When I think of the California passion for creating good Cabernet wine, it almost equals the earlier California effort to find gold.

Though many adventurers were drawn to California in search of gold nuggets during the 1848 Gold Rush, some discovered that the true gold was in agriculture.

No agricultural product has been pursued with more passion than the growing of grapes and the making of wine, especially Cabernet wine in the Napa Valley.

Three wineries in the Napa Valley can be celebrated for their historic contribution to the development of California wine, their architectural significance, and their vital place in wine production today.

While there are hundreds of wineries in the Napa Valley - making the choice of where to tour and taste a challenge - these three, well-aged gems are sure to delight a traveler.

The wineries are Rubicon Estate (formerly Niebaum-Coppola) in Rutherford, Beringer Vineyards in St. Helena, and Robert Mondavi in Oakville.

Rubicon Estate (Niebaum-Coppola) was the creation of Finnish sea captain Gustave Niebaum, who arrived in 1876 and built a classic structure known as the Inglenook Chateau. The handsome brownstone building, covered with ivy, is an architectural treasure in the Napa Valley. Niebaum's wine goal was the production of rich Bordeaux-style Cabernets. In recent years, the movie director Francis Ford Coppola and his family purchased the winery, restored its winemaking reputation with the Rubicon label, and established a Parisian-style park and fountains in front of the winery for the enjoyment of the public. Inside, you can see memorabilia from the Niebaum era and from Coppola's movie-making, including a Tucker car from his noted movie of that name. There are two tasting rooms, one casual and one more formal. A store and café sell Coppola wine and food, mainly pasta and sauces.
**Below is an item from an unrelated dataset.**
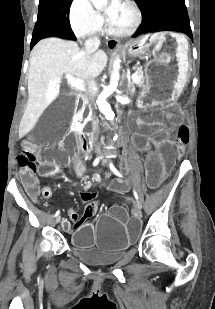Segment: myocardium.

The great German Riesling winemaking traditions of the Rhine and Mosel River Valleys contributed several pioneers to the Napa Valley. Foremost among these were the Beringer brothers, who arrived in 1875 and built their palatial Rhine House and winery. The Rhine House is another outstanding architectural treasure of the Napa region. As in the old country, the Beringers dug caves deep into the limestone hills to provide a year-round, climate-controlled, cool environment for their wines. Wine stored in barrels in caves, which are high in humidity, also do not lose much liquid through evaporation. A cave visit is part of the tour at Beringer Vineyards. The lawns, oak trees, and stately house make the scene even more inviting. Beringer puts emphasis on the white wine varietal of choice for the modern drinker, Chardonnay, but still also makes a Riesling.
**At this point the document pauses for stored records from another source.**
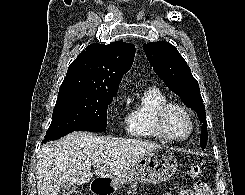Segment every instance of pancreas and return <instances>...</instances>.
Returning a JSON list of instances; mask_svg holds the SVG:
<instances>
[{
    "instance_id": "pancreas-1",
    "label": "pancreas",
    "mask_w": 245,
    "mask_h": 195,
    "mask_svg": "<svg viewBox=\"0 0 245 195\" xmlns=\"http://www.w3.org/2000/svg\"><path fill=\"white\" fill-rule=\"evenodd\" d=\"M128 194L136 195L138 191V183H133L129 188H125Z\"/></svg>"
}]
</instances>
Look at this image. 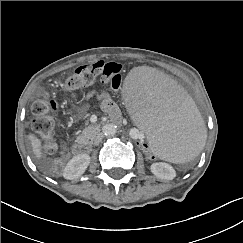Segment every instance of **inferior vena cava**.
I'll return each mask as SVG.
<instances>
[{"instance_id": "inferior-vena-cava-1", "label": "inferior vena cava", "mask_w": 243, "mask_h": 243, "mask_svg": "<svg viewBox=\"0 0 243 243\" xmlns=\"http://www.w3.org/2000/svg\"><path fill=\"white\" fill-rule=\"evenodd\" d=\"M103 137H104V136H103L102 133L98 134V135L95 136V138L93 139L92 144H93V145H99V143L102 141Z\"/></svg>"}]
</instances>
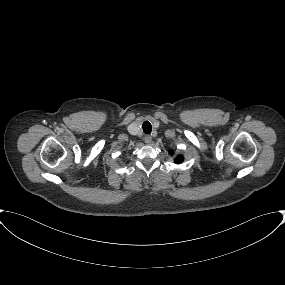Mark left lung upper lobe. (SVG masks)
Here are the masks:
<instances>
[{
  "instance_id": "1",
  "label": "left lung upper lobe",
  "mask_w": 285,
  "mask_h": 285,
  "mask_svg": "<svg viewBox=\"0 0 285 285\" xmlns=\"http://www.w3.org/2000/svg\"><path fill=\"white\" fill-rule=\"evenodd\" d=\"M182 161H183V157L181 155H179L175 158V162L178 164L181 163Z\"/></svg>"
}]
</instances>
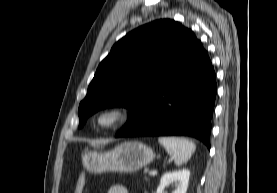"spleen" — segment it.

The name Robert Mondavi is legendary in the modern era of the Napa Valley, that period since the 1960s when Americans once again learned to enjoy wine. The Napa Valley flourished with winemaking before Prohibition, but was decimated when the Volstead Act of 1919 made winemaking illegal. The Great Experiment, as some called Prohibition, lasted from 1919 to 1933. Sons from a generation of wine families went into other businesses. However, a few families persisted, among them the Mondavis, holding their acreage together. There were 140 wineries in the Napa Valley in 1890, but only 25 in 1965. Robert Mondavi has been a tireless spokesman for the joy of moderate wine drinking as an element in the good life. His Cliff May-designed winery, with echoes of California Mission architecture, is in Oakville. Mondavi is respected for its big-flavored Cabernets.

For a pleasing outing, drive north on Highway 29 and stop at the three wineries. Then turn east and drive south along the eastern side of the valley on the scenic Silverado Trail, where the rustic pleasure of the vineyard landscape greets you.

Any time of the year is good, but the autumn months of September and October are especially pleasing. Then, the bustle of the grape harvest is under way and the vine leaves are changing from shades of green to flaming reds and yellows. Autumn is almost as popular as summer, the peak travel time, so travelers desiring the quietest period visit here during the Mustard Festival, February to April, when the fields are colorful with wild mustard and many musical and art events are scheduled.

The Napa Valley continues to re-invent itself in the new century to greet the modern traveler. The new Copia Center has emerged as a leading and guiding force in presenting wine, food and culture, making itself a destination stop not to miss. Many boutique producers of wine offer both delicious product and special experiences for the traveler. The Hess Collection and Vineyards has a major art collection. Clos Pegase Winery was designed to be a temple to wine. Walter Schug and the Schug Carneros Estate Winery have staked out a pioneering excellence in the alternative red grape, Pinot Noir. High in the hills on the east side of the valley Jon-Mark Chappellet guides his family winery on the Cabernet trajectory. A traveler can get an overview of the Napa Valley at dawn with a balloon ascension and then take a leisurely Wine Train ride through the valley during the day, sampling culinary and viticultural artistry to the fullest, with no restrictions on imbibing. Overall, the travel experience in Napa continues to improve as it evolves.

The visitor who made the defining remark about Napa Valley wine was Robert Louis Stevenson. He rested here for a time in the 19th century and wrote a charming book called The Silverado Squatters. Stevenson's much-appreciated comment about Napa Valley wine was, "The wine is bottled poetry."